At this year’s Worldwide Developers Conference (WWDC 25), Apple announced numerous updates to its operating system, services and software, including a new look and a rebrand naming treaty called “Liquid Glass.” Apple was particularly quiet with one highly anticipated product. It’s a more personalized, AI-powered Siri, first introduced at last year’s conference.
Apple’s software engineering SVP Craig Federighi gave a brief mention during his keynote speech to Siri updates, saying, “As we share, we are continuing to work to provide the capabilities to make Siri even more personal.
The “next year” time slot appears to indicate that Apple has no news before 2026. This is a major delay in the AI era, when new models, updates and upgrades are shipped at a rapid pace.
As much as it was first announced at WWDC 24, Siri is expected to bring artificial intelligence updates to the plagued virtual assistants built into iPhones and other Apple devices.
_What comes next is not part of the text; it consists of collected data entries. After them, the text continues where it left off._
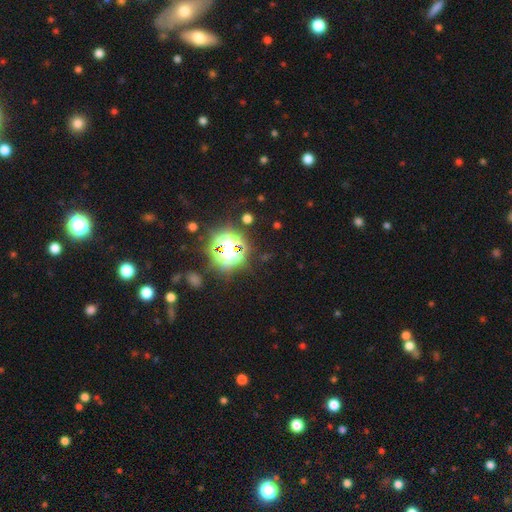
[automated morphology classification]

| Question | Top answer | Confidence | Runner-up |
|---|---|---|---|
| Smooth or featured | star or artifact | 83% | smooth (11%) |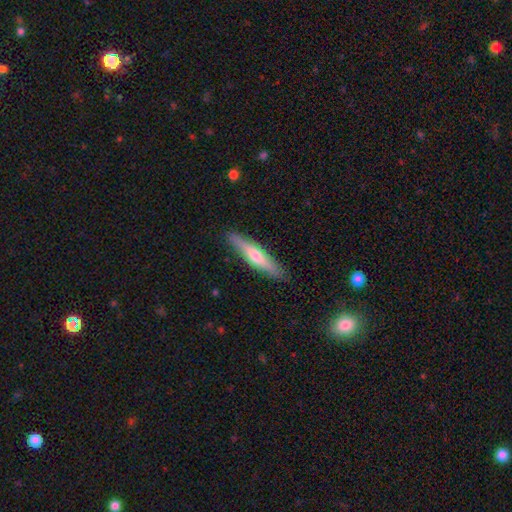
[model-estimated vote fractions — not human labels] Morphology: type=smooth (48%); merging=none (88%).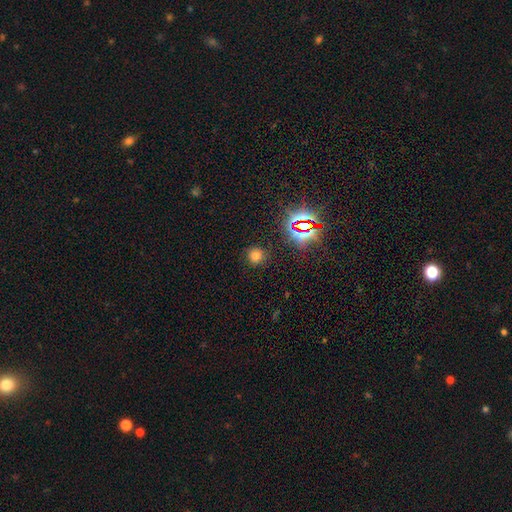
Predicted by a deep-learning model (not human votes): Smooth or featured? smooth (69%)
How rounded? round (91%)
Merging? none (86%)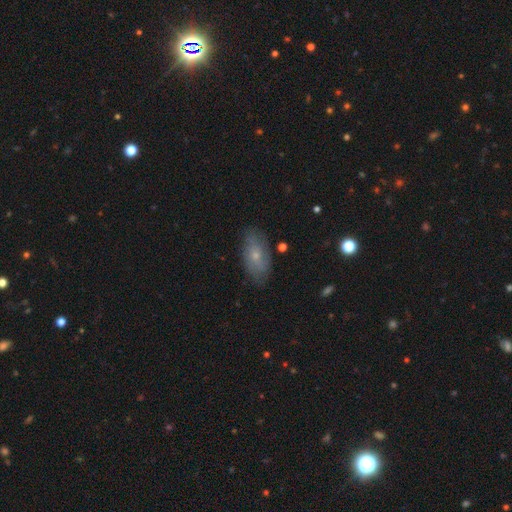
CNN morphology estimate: A smooth galaxy with no disk features (59%) that is in between round and cigar-shaped (89%). Merging: none (78%).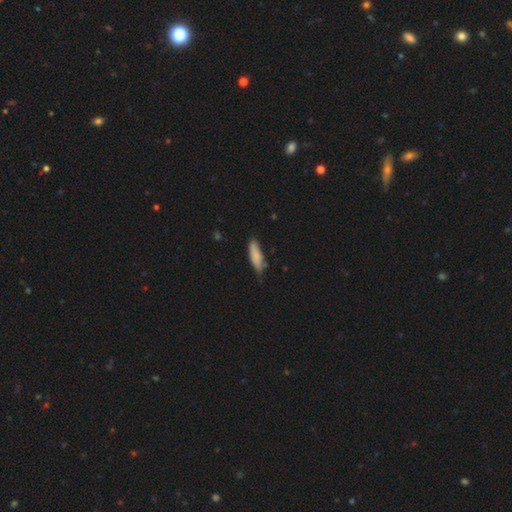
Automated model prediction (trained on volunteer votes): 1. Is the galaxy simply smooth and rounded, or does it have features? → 83% smooth, 11% featured or disk, 6% star or artifact.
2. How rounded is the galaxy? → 53% cigar-shaped, 45% in between, 2% round.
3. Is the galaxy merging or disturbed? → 67% none, 27% minor disturbance, 4% major disturbance, 2% merger.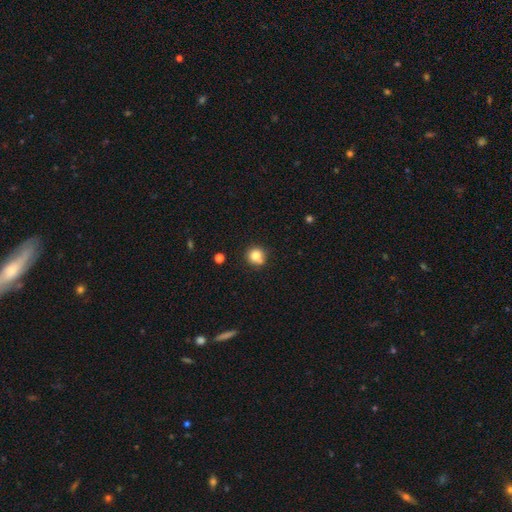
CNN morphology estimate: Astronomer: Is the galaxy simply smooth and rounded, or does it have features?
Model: smooth — 80%.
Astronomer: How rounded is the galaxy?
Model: round — 89%.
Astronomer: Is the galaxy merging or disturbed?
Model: none — 67%.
At the time, the company touted it as “the next big step for Apple,” saying that Siri could understand “personal contexts” like your relationships, communications, routines, and more.
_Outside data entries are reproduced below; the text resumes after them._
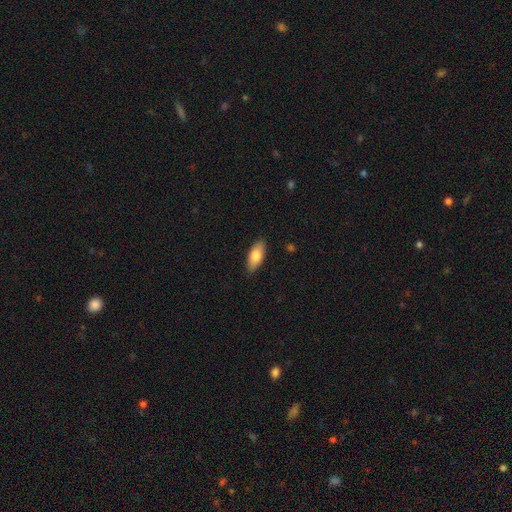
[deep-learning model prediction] Smooth or featured? smooth (76%)
How rounded? in between (82%)
Merging? none (87%)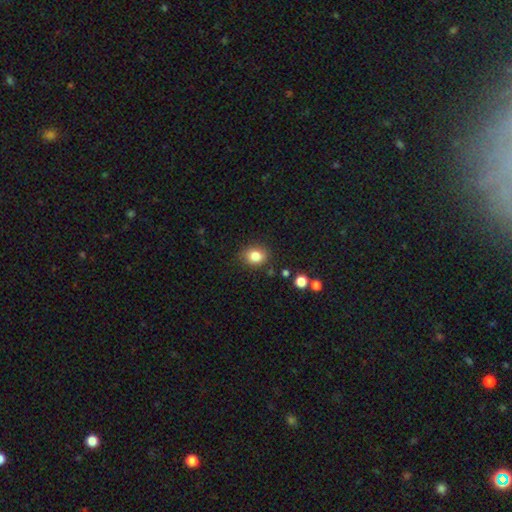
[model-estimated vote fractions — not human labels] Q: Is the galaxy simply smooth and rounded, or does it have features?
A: smooth — 83%.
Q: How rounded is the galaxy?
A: round — 52%.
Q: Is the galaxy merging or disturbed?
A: none — 82%.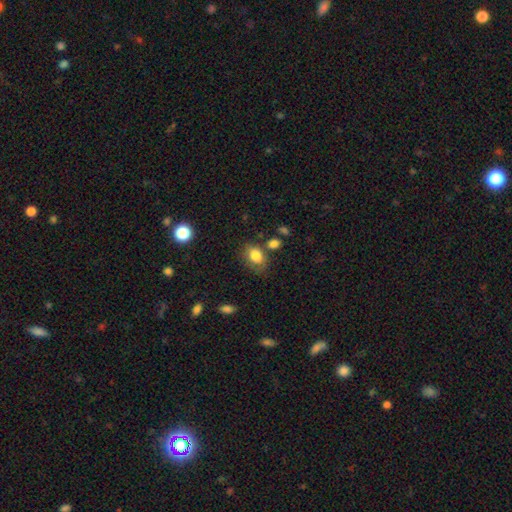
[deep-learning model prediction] Q: Smooth or featured?
A: smooth (82%); runner-up: star or artifact (9%)
Q: How rounded?
A: in between (75%); runner-up: round (24%)
Q: Merging?
A: none (63%); runner-up: minor disturbance (21%)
Additionally, assistants will be more convenient by allowing them to perform actions within and across the app.
Bloomberg reported that the more personalized in-developed version of Siri was functional, but it was not consistently functioning properly. The report said that the quality issue means Siri will run like two-thirds of the time, and that shipping is not viable.
Apple officially announced it in March, saying that Siri updates will take longer than expected. The company also pulled out machine learning SVP and AI strategy John Giannandrea from the Siri project and was responsible for Mike Rockwell, who worked at Vision Pro.
The shakeup showed the company was about to get back on track after stumbling over a massive release. It also suggests that Apple’s AI technology lies behind rival technologies, including worrying investors like Openai, Google and humanity.
In the meantime, Apple has partnered with Openai to help close the gap. When a user asks a SIRI question, the assistant couldn’t answer, but could be directed to ChatGpt instead. Apple also updated the Image Playground in the AI Image Generation app in its upcoming release, iOS 26, and used ChatGpt.
At WWDC this year, the company continued to continue its commitments to other AI, including developer access to Device Foundation models, live translation, upgrades to Genmoji (in addition to the above-mentioned image playground), improved visual intelligence, AI “Workout Buddy” for Xcode’s AI, AI “Workout Buddy” for AI, AI, AI drawing versions, AI and more.